Parking expert Professor Donald Shoup, FAICP, of UCLA estimates that the U.S. has set aside two billion parking spaces for just 250 million cars and light trucks, resulting in far more land dedicated to cars than housing.

"If you want missing middle [housing], you need to fix your parking standards," says Parolek. "We've done a better job delivering houses for cars than we have delivering houses for people." If you require more than one off-street parking space per unit, it's not economically viable or physically possible to create missing middle housing on infill lots. Instead, opt for one parking space — or even none — per unit and no guest parking.

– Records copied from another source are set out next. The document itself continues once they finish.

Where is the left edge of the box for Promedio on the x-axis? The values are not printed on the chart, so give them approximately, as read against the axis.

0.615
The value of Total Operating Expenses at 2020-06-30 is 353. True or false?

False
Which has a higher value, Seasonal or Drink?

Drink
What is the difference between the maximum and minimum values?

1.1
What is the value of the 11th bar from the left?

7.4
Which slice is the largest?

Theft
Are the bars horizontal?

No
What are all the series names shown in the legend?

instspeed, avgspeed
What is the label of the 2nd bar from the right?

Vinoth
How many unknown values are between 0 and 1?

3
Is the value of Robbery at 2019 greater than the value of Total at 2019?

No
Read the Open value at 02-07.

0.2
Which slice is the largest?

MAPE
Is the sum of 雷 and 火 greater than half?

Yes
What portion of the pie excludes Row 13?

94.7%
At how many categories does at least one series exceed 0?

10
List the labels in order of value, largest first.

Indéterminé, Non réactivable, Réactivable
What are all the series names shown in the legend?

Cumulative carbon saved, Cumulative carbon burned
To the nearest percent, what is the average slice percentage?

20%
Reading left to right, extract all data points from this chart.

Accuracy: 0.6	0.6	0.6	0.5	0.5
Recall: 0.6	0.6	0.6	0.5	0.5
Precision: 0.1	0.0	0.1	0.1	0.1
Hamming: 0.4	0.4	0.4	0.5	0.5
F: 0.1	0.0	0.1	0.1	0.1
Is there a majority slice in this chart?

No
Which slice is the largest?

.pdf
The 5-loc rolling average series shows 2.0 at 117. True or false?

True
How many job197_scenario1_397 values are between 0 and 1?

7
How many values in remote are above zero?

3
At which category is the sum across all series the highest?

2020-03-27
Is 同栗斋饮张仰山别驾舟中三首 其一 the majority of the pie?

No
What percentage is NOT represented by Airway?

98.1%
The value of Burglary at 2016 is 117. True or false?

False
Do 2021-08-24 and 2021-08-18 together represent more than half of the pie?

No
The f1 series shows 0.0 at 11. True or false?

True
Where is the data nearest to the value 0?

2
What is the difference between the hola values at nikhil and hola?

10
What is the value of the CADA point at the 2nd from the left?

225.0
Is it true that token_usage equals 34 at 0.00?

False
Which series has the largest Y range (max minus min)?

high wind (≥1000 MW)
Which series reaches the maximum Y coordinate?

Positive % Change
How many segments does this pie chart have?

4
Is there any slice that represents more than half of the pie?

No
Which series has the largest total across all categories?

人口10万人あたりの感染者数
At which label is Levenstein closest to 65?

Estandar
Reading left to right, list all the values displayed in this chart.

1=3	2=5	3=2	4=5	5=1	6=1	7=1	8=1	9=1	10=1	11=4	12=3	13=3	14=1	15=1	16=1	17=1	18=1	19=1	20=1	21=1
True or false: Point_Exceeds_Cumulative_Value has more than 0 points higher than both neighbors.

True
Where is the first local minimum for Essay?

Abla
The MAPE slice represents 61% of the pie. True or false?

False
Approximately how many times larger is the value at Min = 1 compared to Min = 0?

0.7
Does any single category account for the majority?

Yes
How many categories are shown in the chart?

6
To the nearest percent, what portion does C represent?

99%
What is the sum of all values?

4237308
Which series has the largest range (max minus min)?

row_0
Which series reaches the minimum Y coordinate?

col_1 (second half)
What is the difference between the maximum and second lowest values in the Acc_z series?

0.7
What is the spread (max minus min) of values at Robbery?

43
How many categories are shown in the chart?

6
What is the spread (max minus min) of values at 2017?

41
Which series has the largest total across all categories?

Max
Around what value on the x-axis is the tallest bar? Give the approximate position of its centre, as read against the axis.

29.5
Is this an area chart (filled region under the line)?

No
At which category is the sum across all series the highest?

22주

In suburban or rural areas, like Beaufort County, South Carolina, driving might be a fact of life. Try being creative about how you design parking so it can become an extra unit in the future, if factors like demand or public transit change.

5. Allow missing middle housing everywhere (if possible).

Is more than 20 percent of your land area zoned exclusively for single-family housing? Then you need to change the boundaries limiting missing middle housing to deliver it effectively and equitably. In Portland, Oregon, planners proposed allowing middle housing types in all districts across the city unless there is a physical limitation, like flooding or landslide hazards.

In response to displacement concerns, Zehnder says, "the more places where we allow this to happen, the less it's going to overwhelm any individual place." And development won't happen all at once: Portland planners estimate an add of 4,000 new units over the next 15 years. But if a single house in a wealthy neighborhood is replaced with three units, that alone can help take the pressure off demolitions in an area with lower incomes, Zehnder says.

Bonus tip

Frame the conversation. When you're presenting your ideas to the community, especially those resistant to change, it can be helpful to avoid terms that might have negative connotations to some, like "density," "multifamily," or "upzoning." Present zoning changes as a way to offer new housing choices or options. Focus on form and scale, not density metrics. Imagery can help community members understand how missing middle types could look in their neighborhoods, too — check out missingmiddlehousing.com for resources.

Kati Woock is a freelance editor and writer based in Michigan. This was adapted from a 2019 National Planning Conference session by Daniel Parolek, principal and CEO of Opticos Design.